Бабушка рассматривает принесённое в безразмерной холщовой сумке.
— Не совсем то, жебы[5]
хотела, — резюмирует она, извлекая чернослив. — Эвентуально[6], узвар… «Крестоносцев» почитаешь после, — веско говорит бабушка, заметив мой воробьиный шаг в сторону двери. — Нужна помощь твоя. Перебрать гречку.В круг света на застиранную и подштопанную нитками всех оттенков серого льняную скатерть мы высыпаем две трёхлитровые банки гречки, она приятно шуршит. Передо мной и перед бабушкой по белой фаянсовой тарелке — на моей виден серый рисунок на днище, — вереница ласточек. В тарелки необходимо складывать все, что мы найдем в крупе. В те годы в гречке можно было найти множество интересных вещей, конечно, о дублонах речь не шла, но гвозди, камни, когти, песок и просто предметы — в ассортименте.
— Кто больше соберёт… — говорю я.
— Тот будет с правом на… — продолжает бабушка, тут на плите шипит, выкипая, кастрюля, бабушка поворачивается в её сторону и протягивает руку к вентилю конфорки.
— …желание! — отзываюсь я. Неизвестно откуда за шиворот мне падает ледяная капля, я ёжусь. Бабушкина рука чуть вздрагивает, и она приворачивает вентиль совсем, пламя гаснет.
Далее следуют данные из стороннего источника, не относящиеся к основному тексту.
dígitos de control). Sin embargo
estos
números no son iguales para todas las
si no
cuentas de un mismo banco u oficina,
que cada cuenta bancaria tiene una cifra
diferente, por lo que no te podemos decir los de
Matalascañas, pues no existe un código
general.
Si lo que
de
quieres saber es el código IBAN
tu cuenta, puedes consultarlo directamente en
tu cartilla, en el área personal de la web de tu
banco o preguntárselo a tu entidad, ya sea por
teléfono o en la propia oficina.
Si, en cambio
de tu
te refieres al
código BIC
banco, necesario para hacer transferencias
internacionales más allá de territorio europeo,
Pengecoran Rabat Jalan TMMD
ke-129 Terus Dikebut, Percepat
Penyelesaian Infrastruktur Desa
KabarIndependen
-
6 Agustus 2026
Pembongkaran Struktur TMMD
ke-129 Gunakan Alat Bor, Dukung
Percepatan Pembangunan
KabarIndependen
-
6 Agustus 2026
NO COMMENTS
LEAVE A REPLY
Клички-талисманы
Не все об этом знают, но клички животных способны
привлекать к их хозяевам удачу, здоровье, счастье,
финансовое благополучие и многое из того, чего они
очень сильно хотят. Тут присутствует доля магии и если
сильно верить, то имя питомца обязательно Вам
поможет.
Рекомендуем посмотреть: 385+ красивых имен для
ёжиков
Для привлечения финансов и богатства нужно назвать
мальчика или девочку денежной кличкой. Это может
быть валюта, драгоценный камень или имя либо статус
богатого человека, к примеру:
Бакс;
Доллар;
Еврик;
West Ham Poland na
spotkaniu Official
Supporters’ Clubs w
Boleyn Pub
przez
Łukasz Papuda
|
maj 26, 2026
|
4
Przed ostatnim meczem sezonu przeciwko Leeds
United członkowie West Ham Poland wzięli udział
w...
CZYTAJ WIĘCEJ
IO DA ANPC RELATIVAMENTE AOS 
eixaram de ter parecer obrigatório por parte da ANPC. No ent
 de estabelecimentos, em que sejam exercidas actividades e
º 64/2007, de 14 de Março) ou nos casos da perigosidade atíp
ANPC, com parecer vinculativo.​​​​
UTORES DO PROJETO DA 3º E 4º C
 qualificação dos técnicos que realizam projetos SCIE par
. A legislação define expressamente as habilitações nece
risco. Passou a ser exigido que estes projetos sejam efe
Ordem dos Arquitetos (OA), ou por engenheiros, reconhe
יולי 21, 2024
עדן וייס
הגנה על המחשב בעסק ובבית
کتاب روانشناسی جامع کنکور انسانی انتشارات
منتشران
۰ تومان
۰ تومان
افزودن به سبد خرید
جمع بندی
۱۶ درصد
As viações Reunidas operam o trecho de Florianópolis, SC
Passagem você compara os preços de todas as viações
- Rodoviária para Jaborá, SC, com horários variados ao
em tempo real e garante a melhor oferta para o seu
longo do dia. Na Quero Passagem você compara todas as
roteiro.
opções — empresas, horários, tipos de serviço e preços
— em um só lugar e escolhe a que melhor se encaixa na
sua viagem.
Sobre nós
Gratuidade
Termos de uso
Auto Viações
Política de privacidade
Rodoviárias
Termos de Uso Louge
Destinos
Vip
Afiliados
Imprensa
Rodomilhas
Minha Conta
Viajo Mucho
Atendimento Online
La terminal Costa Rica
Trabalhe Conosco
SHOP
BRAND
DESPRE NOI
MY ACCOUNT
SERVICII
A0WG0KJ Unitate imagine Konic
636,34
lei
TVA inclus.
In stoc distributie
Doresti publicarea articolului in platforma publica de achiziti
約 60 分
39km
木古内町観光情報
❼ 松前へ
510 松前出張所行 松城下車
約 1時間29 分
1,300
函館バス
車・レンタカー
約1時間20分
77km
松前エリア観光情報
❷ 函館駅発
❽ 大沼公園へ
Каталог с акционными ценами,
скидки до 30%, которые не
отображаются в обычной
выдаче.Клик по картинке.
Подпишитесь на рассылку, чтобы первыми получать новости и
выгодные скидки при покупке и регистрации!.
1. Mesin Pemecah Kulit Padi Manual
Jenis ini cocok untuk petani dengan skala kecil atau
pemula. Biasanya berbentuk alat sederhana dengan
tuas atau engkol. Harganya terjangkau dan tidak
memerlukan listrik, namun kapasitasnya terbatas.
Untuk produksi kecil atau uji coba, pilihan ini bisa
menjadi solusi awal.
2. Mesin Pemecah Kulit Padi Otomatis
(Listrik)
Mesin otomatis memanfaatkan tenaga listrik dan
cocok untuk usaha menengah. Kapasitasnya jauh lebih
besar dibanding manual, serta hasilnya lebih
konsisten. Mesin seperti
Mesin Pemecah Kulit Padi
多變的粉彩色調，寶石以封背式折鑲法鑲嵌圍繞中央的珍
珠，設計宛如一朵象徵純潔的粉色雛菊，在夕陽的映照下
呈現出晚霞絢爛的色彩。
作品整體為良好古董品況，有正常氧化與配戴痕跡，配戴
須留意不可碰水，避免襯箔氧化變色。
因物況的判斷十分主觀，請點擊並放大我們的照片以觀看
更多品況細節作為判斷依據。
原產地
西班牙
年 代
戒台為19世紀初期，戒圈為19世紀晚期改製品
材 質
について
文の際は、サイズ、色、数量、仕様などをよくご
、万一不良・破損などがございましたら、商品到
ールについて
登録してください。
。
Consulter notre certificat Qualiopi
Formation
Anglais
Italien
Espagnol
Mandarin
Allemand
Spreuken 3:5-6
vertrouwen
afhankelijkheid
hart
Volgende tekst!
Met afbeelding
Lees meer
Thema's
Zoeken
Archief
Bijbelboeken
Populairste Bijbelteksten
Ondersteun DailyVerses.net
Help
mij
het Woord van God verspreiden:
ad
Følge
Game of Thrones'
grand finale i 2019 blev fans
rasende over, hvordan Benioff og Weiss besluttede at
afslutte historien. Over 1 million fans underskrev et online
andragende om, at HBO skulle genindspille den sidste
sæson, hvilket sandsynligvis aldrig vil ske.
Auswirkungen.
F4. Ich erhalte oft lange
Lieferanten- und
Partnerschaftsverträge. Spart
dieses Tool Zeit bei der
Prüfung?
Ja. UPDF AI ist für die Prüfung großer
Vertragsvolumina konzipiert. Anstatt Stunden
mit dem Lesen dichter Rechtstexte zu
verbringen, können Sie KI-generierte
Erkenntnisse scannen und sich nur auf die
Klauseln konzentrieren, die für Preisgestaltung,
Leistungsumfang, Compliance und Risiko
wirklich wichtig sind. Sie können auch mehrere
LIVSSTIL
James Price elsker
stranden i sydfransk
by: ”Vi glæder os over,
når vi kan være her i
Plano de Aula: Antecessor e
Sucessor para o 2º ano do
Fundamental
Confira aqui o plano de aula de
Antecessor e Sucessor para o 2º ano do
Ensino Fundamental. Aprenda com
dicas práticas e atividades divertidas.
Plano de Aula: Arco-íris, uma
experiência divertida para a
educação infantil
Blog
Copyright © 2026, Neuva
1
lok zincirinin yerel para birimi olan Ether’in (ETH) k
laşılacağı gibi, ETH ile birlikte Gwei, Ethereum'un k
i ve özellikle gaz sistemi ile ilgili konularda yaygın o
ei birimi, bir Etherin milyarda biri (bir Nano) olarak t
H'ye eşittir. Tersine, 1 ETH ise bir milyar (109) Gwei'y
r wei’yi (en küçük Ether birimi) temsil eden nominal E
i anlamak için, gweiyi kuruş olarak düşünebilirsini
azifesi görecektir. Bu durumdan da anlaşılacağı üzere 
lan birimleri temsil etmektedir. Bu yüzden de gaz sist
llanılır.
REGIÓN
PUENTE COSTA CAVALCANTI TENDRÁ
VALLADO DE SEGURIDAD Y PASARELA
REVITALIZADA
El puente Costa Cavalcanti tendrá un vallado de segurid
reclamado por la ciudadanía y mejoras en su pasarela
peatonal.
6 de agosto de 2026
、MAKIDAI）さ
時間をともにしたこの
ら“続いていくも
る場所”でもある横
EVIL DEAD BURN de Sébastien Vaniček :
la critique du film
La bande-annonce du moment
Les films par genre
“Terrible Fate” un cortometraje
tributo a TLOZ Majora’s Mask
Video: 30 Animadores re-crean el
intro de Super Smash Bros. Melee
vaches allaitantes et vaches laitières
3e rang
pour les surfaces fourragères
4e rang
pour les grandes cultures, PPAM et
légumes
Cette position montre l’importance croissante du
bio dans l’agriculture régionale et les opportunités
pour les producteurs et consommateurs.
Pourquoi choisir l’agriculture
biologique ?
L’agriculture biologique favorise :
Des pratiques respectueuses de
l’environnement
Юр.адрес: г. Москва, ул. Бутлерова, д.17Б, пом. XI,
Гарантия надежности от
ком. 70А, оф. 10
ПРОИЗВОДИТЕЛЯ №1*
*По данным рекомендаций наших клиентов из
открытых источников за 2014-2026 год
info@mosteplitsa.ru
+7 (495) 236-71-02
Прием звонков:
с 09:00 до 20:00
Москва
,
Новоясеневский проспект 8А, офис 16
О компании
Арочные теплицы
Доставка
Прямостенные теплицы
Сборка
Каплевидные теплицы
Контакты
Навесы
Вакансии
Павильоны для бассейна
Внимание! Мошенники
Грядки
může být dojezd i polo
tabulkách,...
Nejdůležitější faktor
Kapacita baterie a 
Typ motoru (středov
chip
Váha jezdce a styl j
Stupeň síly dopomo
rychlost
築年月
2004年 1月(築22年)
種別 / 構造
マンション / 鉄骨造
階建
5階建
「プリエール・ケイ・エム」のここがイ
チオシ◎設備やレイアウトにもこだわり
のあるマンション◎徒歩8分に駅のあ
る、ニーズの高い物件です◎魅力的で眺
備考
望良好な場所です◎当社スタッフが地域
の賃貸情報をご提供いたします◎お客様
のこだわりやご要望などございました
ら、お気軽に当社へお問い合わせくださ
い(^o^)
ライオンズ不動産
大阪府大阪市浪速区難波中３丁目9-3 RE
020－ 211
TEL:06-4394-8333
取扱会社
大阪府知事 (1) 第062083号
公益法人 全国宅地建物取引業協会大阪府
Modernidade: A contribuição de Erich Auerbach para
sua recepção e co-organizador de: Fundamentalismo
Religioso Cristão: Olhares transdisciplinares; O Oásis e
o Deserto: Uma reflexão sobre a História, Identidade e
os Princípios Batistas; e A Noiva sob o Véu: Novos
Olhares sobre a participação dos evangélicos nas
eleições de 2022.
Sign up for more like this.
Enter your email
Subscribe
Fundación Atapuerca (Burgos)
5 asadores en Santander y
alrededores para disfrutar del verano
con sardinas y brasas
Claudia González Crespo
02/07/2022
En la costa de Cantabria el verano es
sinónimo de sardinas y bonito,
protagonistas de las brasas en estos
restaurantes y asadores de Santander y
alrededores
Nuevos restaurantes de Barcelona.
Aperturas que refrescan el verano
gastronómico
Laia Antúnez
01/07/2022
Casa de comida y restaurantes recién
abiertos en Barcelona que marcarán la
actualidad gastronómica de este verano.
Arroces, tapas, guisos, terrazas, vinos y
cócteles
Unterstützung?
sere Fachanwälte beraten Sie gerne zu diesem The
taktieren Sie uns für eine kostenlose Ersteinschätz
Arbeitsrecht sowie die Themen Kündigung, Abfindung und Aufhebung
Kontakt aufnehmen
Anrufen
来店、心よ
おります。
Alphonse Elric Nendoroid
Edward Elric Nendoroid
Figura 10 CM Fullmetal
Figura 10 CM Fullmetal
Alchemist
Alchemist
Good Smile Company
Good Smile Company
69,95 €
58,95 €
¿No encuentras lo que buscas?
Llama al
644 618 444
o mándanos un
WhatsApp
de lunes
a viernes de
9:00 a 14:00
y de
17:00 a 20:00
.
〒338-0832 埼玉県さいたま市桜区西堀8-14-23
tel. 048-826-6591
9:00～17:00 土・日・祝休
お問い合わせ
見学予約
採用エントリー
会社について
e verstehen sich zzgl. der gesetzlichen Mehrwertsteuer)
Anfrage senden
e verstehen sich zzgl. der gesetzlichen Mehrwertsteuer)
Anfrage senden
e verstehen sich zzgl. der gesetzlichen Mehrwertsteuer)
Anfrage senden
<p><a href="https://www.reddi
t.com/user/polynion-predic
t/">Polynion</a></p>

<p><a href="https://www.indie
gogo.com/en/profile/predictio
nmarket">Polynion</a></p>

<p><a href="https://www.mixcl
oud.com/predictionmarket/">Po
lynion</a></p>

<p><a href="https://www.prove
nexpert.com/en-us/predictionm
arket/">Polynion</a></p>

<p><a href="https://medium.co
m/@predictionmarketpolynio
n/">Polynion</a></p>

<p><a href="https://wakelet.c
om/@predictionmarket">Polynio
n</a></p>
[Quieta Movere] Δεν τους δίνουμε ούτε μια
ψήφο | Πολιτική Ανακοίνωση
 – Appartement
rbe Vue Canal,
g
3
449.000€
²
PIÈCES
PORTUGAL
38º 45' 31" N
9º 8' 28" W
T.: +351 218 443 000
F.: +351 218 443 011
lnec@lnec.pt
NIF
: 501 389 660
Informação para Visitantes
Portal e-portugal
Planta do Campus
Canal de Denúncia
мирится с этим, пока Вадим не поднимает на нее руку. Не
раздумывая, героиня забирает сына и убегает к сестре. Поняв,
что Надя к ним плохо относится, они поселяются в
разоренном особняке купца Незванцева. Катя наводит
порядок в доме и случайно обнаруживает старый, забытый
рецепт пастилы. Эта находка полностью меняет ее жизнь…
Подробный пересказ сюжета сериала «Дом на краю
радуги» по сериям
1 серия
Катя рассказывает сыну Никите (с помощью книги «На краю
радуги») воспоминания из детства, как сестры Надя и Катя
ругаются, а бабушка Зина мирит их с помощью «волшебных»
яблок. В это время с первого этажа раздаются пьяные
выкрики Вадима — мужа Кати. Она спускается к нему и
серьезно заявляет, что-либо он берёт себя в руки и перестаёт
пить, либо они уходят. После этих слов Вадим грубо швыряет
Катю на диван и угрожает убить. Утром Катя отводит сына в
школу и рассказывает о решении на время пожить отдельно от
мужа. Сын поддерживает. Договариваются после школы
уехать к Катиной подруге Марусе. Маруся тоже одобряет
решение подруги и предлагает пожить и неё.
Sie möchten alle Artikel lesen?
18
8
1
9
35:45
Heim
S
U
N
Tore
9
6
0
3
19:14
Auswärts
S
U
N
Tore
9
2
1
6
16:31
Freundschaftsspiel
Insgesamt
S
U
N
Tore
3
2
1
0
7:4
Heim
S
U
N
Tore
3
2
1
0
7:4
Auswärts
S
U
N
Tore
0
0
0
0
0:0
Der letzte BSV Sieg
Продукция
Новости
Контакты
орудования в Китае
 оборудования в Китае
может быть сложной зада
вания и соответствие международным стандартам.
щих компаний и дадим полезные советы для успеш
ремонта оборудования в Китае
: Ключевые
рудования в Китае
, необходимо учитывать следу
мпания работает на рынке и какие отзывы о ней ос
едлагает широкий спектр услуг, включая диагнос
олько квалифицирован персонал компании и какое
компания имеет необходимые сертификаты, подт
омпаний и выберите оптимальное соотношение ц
— Желание?! — роняет бабушка раздосадованно и встаёт. Пока она зажигает конфорку и проверяет содержимое духовки, молчание её загустевает под абажуром, словно пар.
— Жичение, Лесик, — говорит бабушка, вернувшись за стол, и глядя на меня, словно королева на мышь, — основа до неприятных дел…. Ты думал о том, КТО услышит те желанья?
Тут же раздаются снаружи странные шаги, будто железом стучат по старым плиткам галерейки.
— Коня они припёрли, что ли? — удивляюсь я. — Вроде до ёлок далеко.
Бабушка озадаченно смотрит на меня, затем за окна на галерейку, передвигает по столу плошки, кашляет в кулак и что-то быстро бормочет, прикрыв половину лица руками.
Я всегда чувствую, когда применяют Дар. У меня от этого звенит в ушах. Я слышу реку.
— Бабушка, — говорю я. — Адвент!!!
— Saluprofundoseptesdomus, — долетает до меня из-за бабушкиных ладоней. — И как я то не знала… То магия кухонна, она…
Шаги на галерейке обрываются. Тихонько звякают стёкла.
— Биу-бау-бац, — говорю я. — Гадать и колдовать нельзя.
— Нельзя прясть, плести, — мягко отвечает бабушка, — перерывать взрослых и лучше не ездить…
— На трамвае, — радостно сообщаю я. — Всё, я на рынок ни ногой.